An Exploration into Probiotics as a Cure for Anxiety and Depression
Written by: Sean Park '25
Edited by: Elizabeth Ding '24
Following weeks of anxiety, you decide to visit your local psychologist to discuss possible methods of treatment. Curious as to what your psychologist may recommend, you think of a few yourself: self-care, anti-anxiety medications, and psychotherapy. To your surprise, your psychologist prescribes Greek Yogurt. With much skepticism, you accept the prescription, pondering its clinical potential.
Within your Greek Yogurt lies over billions of microorganisms known as probiotics. Contrary to the negative connotation typically associated with microorganisms, probiotics, when ingested in limited quantities (10-20 billion colony forming units), confer a plethora of health benefits, including improved intestinal microbial balance and intestinal function. The Greek yogurt itself simply serves as an envoy, delivering these beneficial probiotics to your system . But, how were these probiotics first discovered? In the early 1900s, Lactobacillus was isolated from the human GI tract (gastrointestinal tract) making it one of the first probiotics to be discovered. Since then, numerous species have also been identified by scientists in foods like kimchi, miso, and pickles!
At this point, some of you may be asking the correlation between probiotics and mental illnesses such as anxiety and depression. As of 2017, research on the relation between gut microbiota and mental illnesses seems to be growing significantly with scientists particularly focused on the gut-brain-axis—the bidirectional pathway of communication between the brain and gut microbiota . Attempts at understanding methods of communication between the two have included 1) investigating the effects of gut microorganism composition on the brain and 2) the exploration of how certain metabolic processes undertaken by gut microorganisms affect the brain. Among these recent attempts is determining the effects of microbial imbalances within the gut on the gut-brain axis and discovering a solution to this problem: probiotics.
With the human microbiome, consisting of over one trillion microbes, microbial balance plays a significant role in regulating various bodily processes. In fact, a balance of microbial species within the gut allows resident flora to mutually reside with one another. This mutual interaction, also known as symbiosis, results in the production of inflammomodulatory compounds—compounds that regulate immune response by activating or suppressing its components . On the other hand, dysbiosis, or microbial imbalance within the gut, is found to result in elevated levels of certain molecules such as pro-inflammatory cytokines within the blood that could influence brain functions that promote the onset of mental illnesses .
Recognized as a critical component of the immune system, cytokines are small molecules that result in many of the known symptoms that are present in many illnesses, including mental ones: inflammation, fever, fatigue, aches, etc. . Noted in the name, pro-inflammatory cytokines, including TNF-ɑ (Tumor Necrosis Factor Alpha) and IL-6 (Interleukin 6) promote inflammatory response. Proinflammatory cytokines most certainly play a role in the onset of anxiety and depression as a specific study demonstrated how levels of TNF-ɑ and IL-6 increase with increasing severities in the symptoms of depression and anxiety. This increase in the number of proinflammatory cytokines, increases the permeability of the blood-brain barrier—a layer of epithelial cells that prevents circulating blood from interacting with the cerebrospinal fluid of the brain—enabling rogue molecules from the gut to enter the brain, which influence brain function leading to the onset of anxiety and depression . The solution to this problem is quite obvious: put simply, replenish gut flora to restore microbial balance; This is where probiotics play a significant role.
So, how do probiotics work?

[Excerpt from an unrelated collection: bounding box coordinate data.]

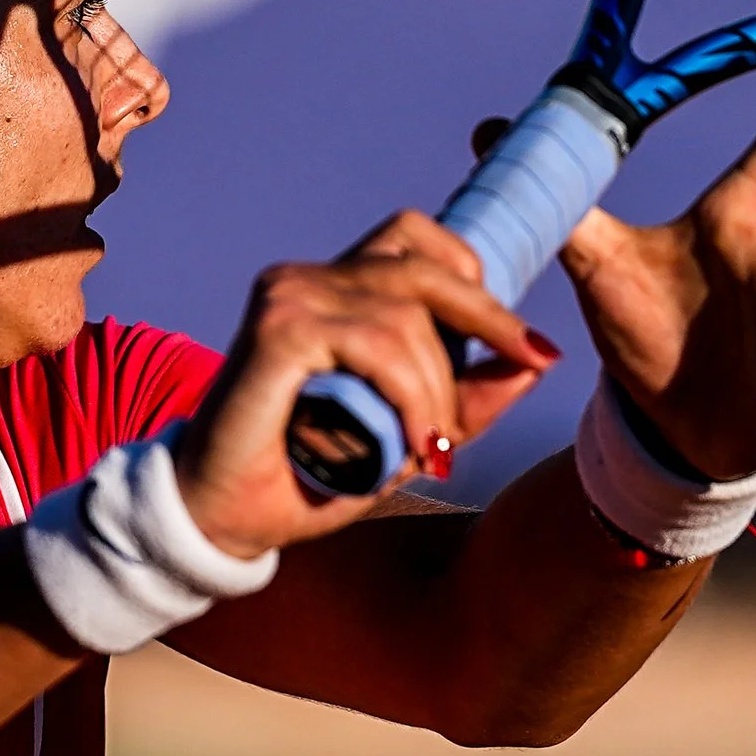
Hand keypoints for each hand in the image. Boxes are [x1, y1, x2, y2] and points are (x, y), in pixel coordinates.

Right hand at [174, 212, 560, 557]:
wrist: (222, 519)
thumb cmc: (306, 475)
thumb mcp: (408, 435)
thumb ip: (465, 399)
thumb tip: (534, 362)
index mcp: (330, 288)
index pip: (413, 237)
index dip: (472, 274)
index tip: (522, 341)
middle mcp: (306, 279)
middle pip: (422, 266)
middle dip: (488, 318)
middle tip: (532, 362)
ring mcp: (288, 296)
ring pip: (406, 316)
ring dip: (439, 390)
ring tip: (429, 447)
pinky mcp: (278, 328)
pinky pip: (376, 345)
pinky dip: (409, 395)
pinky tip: (411, 442)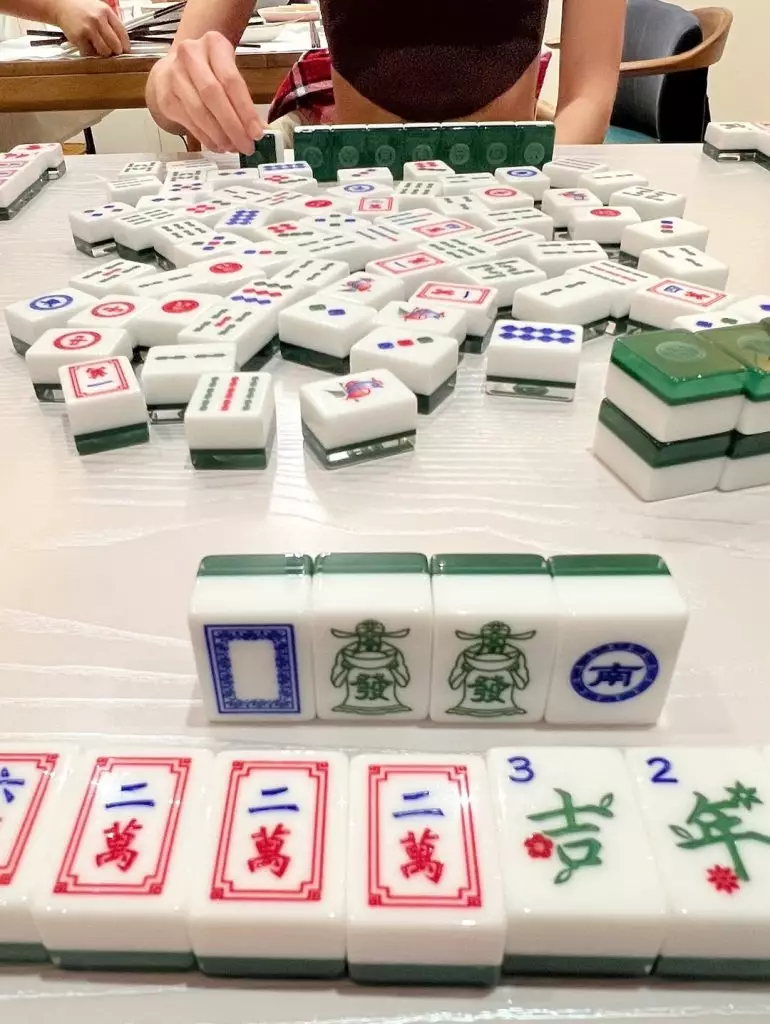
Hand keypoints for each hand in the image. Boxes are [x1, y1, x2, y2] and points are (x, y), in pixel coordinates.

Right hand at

Within probiotics are billions of beneficial microbial species such as Lactobacillus (Image Above) or Bifidobacterium lactis. Upon intake of probiotics, these microbial species will repopulate the intestinal system, crowding out the “bad bacteria” with the good ones, and restoring our intestinal balance of microbial species . However, when it comes to utilizing probiotics to treat mental illnesses, scientists are more interested in the molecular effects probiotics have on the human body. Recent studies have shown that probiotics prevent stress-induced synaptic dysfunction, normalize cortisol levels, and stimulate pre-existing gut microbiota .
Scientists’ understanding of the role gut microbiota play in mental health may still be relatively vague and uncertain. However, recent discoveries (since 2017) have shown that gut microbiota possess the potential to influence not one but multiple systems of the human body. When it comes to mental illnesses, the relationship between dysbiosis and inflammation of neural systems still needs to be further studied prior to establishing a direct correlation or causation relationship between the two. Until then, probiotics will simply remain an over-the-counter health supplement. However, are we far from the point in time where psychologists prescribe Greek Yogurt to a patient experiencing anxiety? Simply stated, no.